**Task data**:
# # #

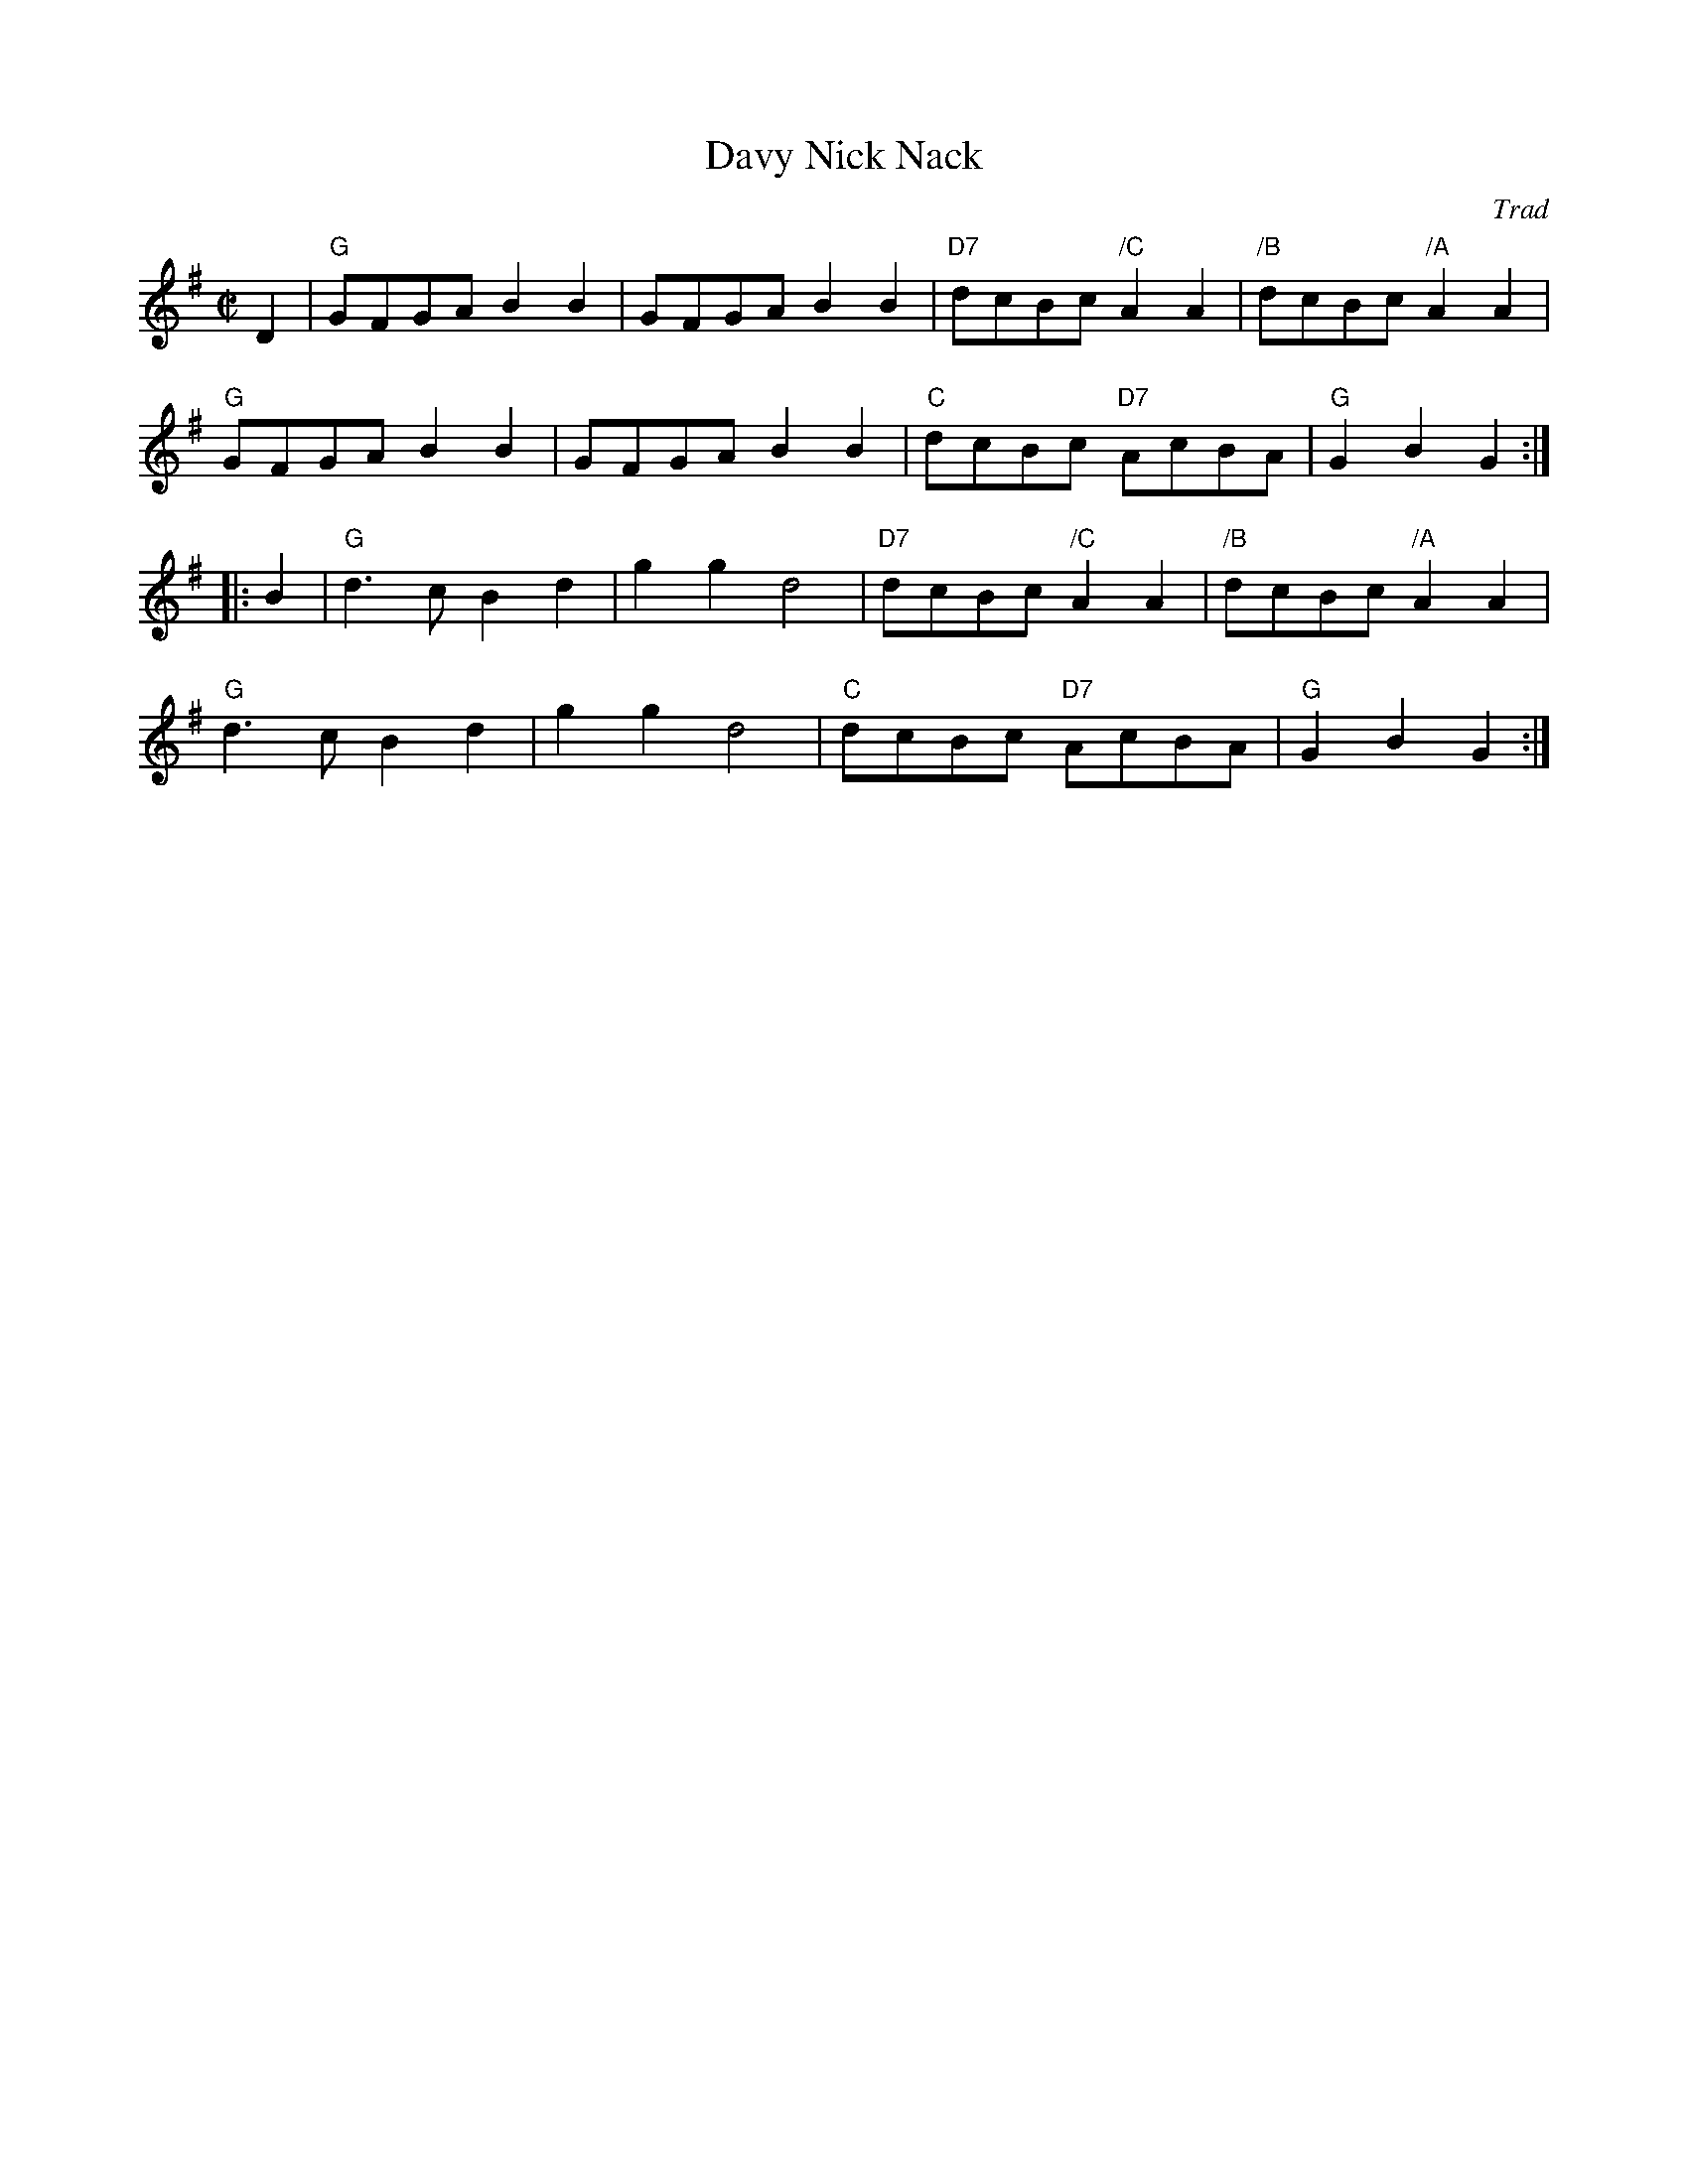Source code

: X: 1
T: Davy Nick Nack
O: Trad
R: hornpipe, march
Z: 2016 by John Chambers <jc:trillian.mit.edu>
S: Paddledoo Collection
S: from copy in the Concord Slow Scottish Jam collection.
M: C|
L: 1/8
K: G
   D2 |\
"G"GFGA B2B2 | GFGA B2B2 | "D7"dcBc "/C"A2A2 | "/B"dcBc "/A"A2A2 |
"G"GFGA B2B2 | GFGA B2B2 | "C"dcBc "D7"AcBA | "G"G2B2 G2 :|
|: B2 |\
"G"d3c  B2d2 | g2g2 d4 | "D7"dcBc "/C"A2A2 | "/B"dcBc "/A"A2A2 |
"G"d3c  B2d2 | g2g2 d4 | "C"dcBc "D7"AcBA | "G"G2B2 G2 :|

# # #

An exact reproduction of the material above is needed, without its pictures.

**Exercise result**:
Source code

: X: 1
T: Davy Nick Nack
O: Trad
R: hornpipe, march
Z: 2016 by John Chambers <jc:trillian.mit.edu>
S: Paddledoo Collection
S: from copy in the Concord Slow Scottish Jam collection.
M: C|
L: 1/8
K: G
   D2 |\
"G"GFGA B2B2 | GFGA B2B2 | "D7"dcBc "/C"A2A2 | "/B"dcBc "/A"A2A2 |
"G"GFGA B2B2 | GFGA B2B2 | "C"dcBc "D7"AcBA | "G"G2B2 G2 :|
|: B2 |\
"G"d3c  B2d2 | g2g2 d4 | "D7"dcBc "/C"A2A2 | "/B"dcBc "/A"A2A2 |
"G"d3c  B2d2 | g2g2 d4 | "C"dcBc "D7"AcBA | "G"G2B2 G2 :|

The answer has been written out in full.